“Affluenza Defense” To Be Banned?
The cover story in the May issue of D Magazine takes a rare look at Fort Worth. The infamous Ethan Couch and his dysfunctional parents are profiled two years after the horrendous DUI crash that killed a 24 year-old woman and three Good Samaritans and left a young man whom I represented totally paralyzed.
The article by Michael Mooney, who helped bring the American Sniper story to light, chronicles how the kid became a killer. He grew up in a huge home where he was given everything. For example, he was allowed to drive himself to school at 13; his father bragged that he was better than most drivers. At 15, he was given a F-150 with a Harley-Davidson package and unlimited freedom. His parents always praised him and never punished him. The parents were law-breakers themselves (see photos that follow). It’s not much surprise that he thought he was above the law.
Was The Juvenile Judge’s Decision Fair?
You will remember that the teen was largely relieved of responsibility. How did he get away with vehicular manslaughter and intoxication assault? Couch’s blood alcohol concentration was a shocking.24 percent and he had drugs in his system.
Every one assumed he would be sentenced to jail — presumably not the maximum 20 years, but for a while. After one witness, the defense’s psychologist, suggested that the kid was a victim of affluenza, that he was just too rich and coddled by his permissive parents to know any better, a volcano of outrage erupted. It is not clear that the judge was swayed by this comment in making her decision.

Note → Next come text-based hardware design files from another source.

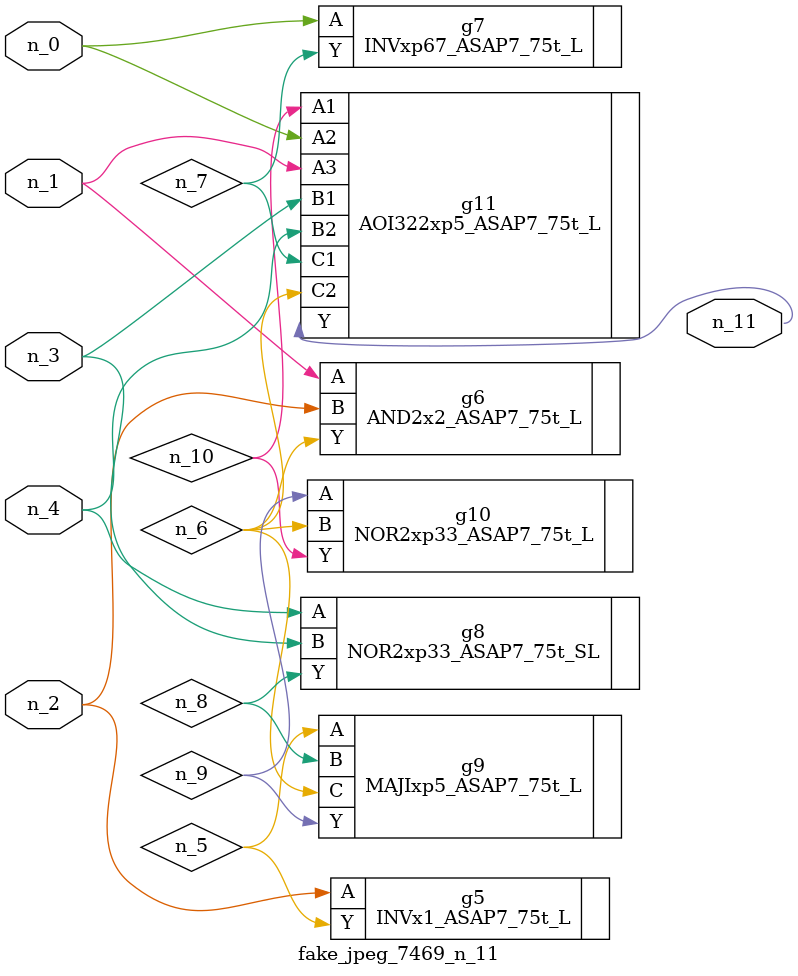
<source format=v>
module fake_jpeg_7469_n_11 (n_3, n_2, n_1, n_0, n_4, n_11);

input n_3;
input n_2;
input n_1;
input n_0;
input n_4;

output n_11;

wire n_10;
wire n_8;
wire n_9;
wire n_6;
wire n_5;
wire n_7;

INVx1_ASAP7_75t_L g5 ( 
.A(n_2),
.Y(n_5)
);

AND2x2_ASAP7_75t_L g6 ( 
.A(n_1),
.B(n_2),
.Y(n_6)
);

INVxp67_ASAP7_75t_L g7 ( 
.A(n_0),
.Y(n_7)
);

NOR2xp33_ASAP7_75t_SL g8 ( 
.A(n_4),
.B(n_3),
.Y(n_8)
);

MAJIxp5_ASAP7_75t_L g9 ( 
.A(n_5),
.B(n_8),
.C(n_6),
.Y(n_9)
);

NOR2xp33_ASAP7_75t_L g10 ( 
.A(n_9),
.B(n_6),
.Y(n_10)
);

AOI322xp5_ASAP7_75t_L g11 ( 
.A1(n_10),
.A2(n_0),
.A3(n_1),
.B1(n_3),
.B2(n_4),
.C1(n_7),
.C2(n_6),
.Y(n_11)
);


endmodule
</source>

The article examines the uber controversial ruling that was criticized around the world. The judge sentenced Couch to an indefinite sentence in a rehabilitation facility and gave him a ten year probated sentence. She also prohibited him from driving, drinking, or using drugs for ten years, limited his contact with his parents, and required counseling in an effort to rehabilitate him. Other first time offender juveniles are often given options like these, according to other attorneys I’ve talked to since.
I was present during the three days of testimony and the sentencing and the victims’ families were devastated by the decision, as you can well imagine. But today’s Dallas Morning News reports that our state legislature is on the verge of passing new laws designed to do set kids straight and not turn immediately jail them if there is a chance of rehabilitation.
At the very least, the level of venom that the mention of affluenza raised discourages its use in future cases. Any affluenza defense may even be barred in Texas under pending legislation. Other state legislators have also considered laws that ban this defense strategy. A California lawmaker introduced an anti-affluenza defense bill last year that died in the House. And there simply is no excuse for driving drunk or stoned.
During 35 years of representing DUI victims and their families, this is the most gut-wrenching case I’ve been involved in. Hopefully parents read this article, remember the tragedy, and rein in any out-of-control teens so we can prevent disasters like this from happening again.